Philippine Long Distance Telephone Company (PLDT) has confirmed it's completed an investigation into a 48 billion pesos ($880 million) capital spending "overrun" at the end of last year, which caused the operator's shares to plummet.
PLDT revealed that the probe, which was undertaken by an external counsel, found no evidence of fraud, intentional concealment, or bad faith conduct on the part of any employee.
In late December of last year, PLDT discovered that it did not document 48 billion pesos ($869 million) in purchase orders, causing a record plunge in its share price.
Shares dropped by as much as 19 percent, with PLDT chairman Manuel V. Pangilinan (MVP) quoted as saying at the time that "heads will roll" in the wake of the overspending, noting that he was made aware of the issue in October of last year.
But according to Bloomberg, PLDT has cut this budget overrun by a third, after it signed an agreement with major vendors, which accounted for 80 percent of its outstanding commitment as of end-2022, reducing PLDT's overrun to 33 billion pesos ($608 million).

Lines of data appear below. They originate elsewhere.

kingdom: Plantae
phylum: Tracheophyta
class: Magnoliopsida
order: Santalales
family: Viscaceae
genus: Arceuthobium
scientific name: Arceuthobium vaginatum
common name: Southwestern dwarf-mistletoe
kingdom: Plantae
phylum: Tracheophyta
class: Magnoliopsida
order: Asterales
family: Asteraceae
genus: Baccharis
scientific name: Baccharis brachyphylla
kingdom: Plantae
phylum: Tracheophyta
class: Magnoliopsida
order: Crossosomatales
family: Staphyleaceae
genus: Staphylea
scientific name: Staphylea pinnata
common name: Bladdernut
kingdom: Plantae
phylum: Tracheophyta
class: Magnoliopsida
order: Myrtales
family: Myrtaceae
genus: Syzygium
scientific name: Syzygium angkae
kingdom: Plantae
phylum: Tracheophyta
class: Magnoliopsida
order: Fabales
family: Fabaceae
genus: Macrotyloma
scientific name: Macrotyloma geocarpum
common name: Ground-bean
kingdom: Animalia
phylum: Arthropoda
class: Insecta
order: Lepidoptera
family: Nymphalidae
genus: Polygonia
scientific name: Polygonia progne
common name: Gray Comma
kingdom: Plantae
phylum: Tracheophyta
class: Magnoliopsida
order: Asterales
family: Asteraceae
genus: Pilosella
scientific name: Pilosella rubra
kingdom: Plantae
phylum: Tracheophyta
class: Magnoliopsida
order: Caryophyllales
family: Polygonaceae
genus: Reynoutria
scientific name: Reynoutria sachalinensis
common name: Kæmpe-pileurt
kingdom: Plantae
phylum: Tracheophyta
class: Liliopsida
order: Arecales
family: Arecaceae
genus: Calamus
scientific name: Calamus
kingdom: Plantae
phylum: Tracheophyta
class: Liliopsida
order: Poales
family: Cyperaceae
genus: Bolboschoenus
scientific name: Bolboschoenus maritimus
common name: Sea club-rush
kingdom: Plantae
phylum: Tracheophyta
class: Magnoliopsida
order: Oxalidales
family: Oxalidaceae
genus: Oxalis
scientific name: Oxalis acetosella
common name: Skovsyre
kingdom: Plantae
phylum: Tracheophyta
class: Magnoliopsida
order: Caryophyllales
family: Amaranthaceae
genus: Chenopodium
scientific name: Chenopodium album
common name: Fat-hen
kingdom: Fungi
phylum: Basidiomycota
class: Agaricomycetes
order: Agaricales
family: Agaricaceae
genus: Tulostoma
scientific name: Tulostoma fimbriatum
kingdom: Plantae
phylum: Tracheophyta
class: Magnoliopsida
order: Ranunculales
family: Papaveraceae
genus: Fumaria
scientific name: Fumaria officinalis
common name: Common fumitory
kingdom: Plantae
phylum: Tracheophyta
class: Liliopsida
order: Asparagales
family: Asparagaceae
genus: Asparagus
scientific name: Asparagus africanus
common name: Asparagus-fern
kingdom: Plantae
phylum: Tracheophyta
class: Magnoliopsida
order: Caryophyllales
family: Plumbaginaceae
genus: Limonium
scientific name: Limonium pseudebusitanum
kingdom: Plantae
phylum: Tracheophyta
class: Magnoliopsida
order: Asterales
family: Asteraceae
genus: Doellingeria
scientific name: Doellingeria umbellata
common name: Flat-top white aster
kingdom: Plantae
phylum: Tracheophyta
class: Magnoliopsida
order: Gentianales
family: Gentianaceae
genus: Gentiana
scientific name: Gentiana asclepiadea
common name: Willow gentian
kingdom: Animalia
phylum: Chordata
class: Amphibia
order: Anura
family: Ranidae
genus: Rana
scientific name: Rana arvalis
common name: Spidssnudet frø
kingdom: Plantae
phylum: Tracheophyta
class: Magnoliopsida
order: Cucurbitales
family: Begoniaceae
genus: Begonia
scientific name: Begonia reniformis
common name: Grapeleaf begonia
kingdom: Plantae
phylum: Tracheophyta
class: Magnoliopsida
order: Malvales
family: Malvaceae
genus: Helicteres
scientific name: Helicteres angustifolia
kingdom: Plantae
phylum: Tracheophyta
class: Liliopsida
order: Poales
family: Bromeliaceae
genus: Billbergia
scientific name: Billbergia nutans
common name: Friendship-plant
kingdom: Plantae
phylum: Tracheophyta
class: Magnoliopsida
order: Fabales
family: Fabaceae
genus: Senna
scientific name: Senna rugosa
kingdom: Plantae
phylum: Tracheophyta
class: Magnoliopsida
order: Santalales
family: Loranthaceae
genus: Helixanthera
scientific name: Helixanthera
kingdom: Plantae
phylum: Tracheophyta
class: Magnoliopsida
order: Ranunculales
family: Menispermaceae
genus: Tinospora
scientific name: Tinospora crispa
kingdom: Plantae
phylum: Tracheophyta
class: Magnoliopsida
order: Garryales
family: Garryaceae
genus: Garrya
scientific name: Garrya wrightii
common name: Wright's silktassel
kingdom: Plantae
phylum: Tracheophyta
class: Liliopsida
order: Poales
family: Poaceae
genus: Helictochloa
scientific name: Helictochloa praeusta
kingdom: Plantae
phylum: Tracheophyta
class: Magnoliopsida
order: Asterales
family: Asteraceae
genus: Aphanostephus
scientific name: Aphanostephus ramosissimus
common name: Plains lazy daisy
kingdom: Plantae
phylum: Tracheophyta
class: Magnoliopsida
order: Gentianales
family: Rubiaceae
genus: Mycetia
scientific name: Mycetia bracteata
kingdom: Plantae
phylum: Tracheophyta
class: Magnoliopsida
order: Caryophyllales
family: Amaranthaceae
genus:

“We’ve been in the trenches trying to solve this issue. It’s now incumbent upon management and the board to get back on the saddle and move on and move forward,” Pangilinan said in a briefing today (March 23).
PLDT, whose shareholders include Japan's NTT and Hong Kong's First Pacific Co., reported its 2022 net income dropped by 60 percent to 10.5 billion pesos ($193m).
The earnings briefing is reportedly the first time PLDT has faced the media since the announcement of its CapEx overrun last year.
The overrun led to a class action lawsuit being filed against the telco from the US by Sophia Olsson, who is said to be a holder of PLDT securities.
In the 45-page document filed on Court Listener, Olsson noted she had purchased or otherwise acquired publicly traded PLDT securities between January 1, 2019, and December 19, 2022.
Pangilinan is named as one of the nine current or former employees who is a defendant in the case.
Olsson argues that PLDT issued “materially false and misleading statements” during this period and that she was seeking compensation, and demands a trial by jury.
“As a result of the defendant’s wrongful acts and omissions, and the precipitous decline in the market value of the company’s common shares, the plaintiff and other class members have suffered significant losses and damages,” the case read.
Earlier this month, PLDT agreed to sell just over 1,000 telecommunication towers as part of a sale and leaseback deal with Frontier Tower Associates Philippines, in a deal expected to net the company $220 million.